ABOUT THIS TASK:
Every line of the data below should be retyped exactly.

INPUT DATA:

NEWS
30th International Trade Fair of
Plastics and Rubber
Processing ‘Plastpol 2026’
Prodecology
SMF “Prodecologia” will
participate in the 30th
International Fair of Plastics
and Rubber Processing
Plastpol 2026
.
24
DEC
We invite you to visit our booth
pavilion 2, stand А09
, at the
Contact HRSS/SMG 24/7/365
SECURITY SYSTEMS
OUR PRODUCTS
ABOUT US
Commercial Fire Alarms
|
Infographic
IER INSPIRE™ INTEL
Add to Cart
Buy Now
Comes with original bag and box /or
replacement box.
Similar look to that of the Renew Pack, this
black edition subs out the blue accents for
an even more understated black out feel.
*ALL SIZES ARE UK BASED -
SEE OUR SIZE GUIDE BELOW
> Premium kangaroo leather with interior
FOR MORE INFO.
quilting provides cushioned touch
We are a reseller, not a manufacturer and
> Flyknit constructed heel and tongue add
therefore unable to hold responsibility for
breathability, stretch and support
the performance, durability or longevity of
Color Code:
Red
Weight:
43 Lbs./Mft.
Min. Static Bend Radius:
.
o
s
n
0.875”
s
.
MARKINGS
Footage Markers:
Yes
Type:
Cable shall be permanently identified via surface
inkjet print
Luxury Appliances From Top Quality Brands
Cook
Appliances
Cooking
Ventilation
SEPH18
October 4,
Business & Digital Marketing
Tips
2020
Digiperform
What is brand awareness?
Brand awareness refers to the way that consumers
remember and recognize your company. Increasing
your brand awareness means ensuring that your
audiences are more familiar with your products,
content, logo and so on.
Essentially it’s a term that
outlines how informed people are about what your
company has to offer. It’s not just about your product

OUTPUT OF THE EXERCISE:
NEWS
30th International Trade Fair of
Plastics and Rubber
Processing ‘Plastpol 2026’
Prodecology
SMF “Prodecologia” will
participate in the 30th
International Fair of Plastics
and Rubber Processing
Plastpol 2026
.
24
DEC
We invite you to visit our booth
pavilion 2, stand А09
, at the
Contact HRSS/SMG 24/7/365
SECURITY SYSTEMS
OUR PRODUCTS
ABOUT US
Commercial Fire Alarms
|
Infographic
IER INSPIRE™ INTEL
Add to Cart
Buy Now
Comes with original bag and box /or
replacement box.
Similar look to that of the Renew Pack, this
black edition subs out the blue accents for
an even more understated black out feel.
*ALL SIZES ARE UK BASED -
SEE OUR SIZE GUIDE BELOW
> Premium kangaroo leather with interior
FOR MORE INFO.
quilting provides cushioned touch
We are a reseller, not a manufacturer and
> Flyknit constructed heel and tongue add
therefore unable to hold responsibility for
breathability, stretch and support
the performance, durability or longevity of
Color Code:
Red
Weight:
43 Lbs./Mft.
Min. Static Bend Radius:
.
o
s
n
0.875”
s
.
MARKINGS
Footage Markers:
Yes
Type:
Cable shall be permanently identified via surface
inkjet print
Luxury Appliances From Top Quality Brands
Cook
Appliances
Cooking
Ventilation
SEPH18
October 4,
Business & Digital Marketing
Tips
2020
Digiperform
What is brand awareness?
Brand awareness refers to the way that consumers
remember and recognize your company. Increasing
your brand awareness means ensuring that your
audiences are more familiar with your products,
content, logo and so on.
Essentially it’s a term that
outlines how informed people are about what your
company has to offer. It’s not just about your product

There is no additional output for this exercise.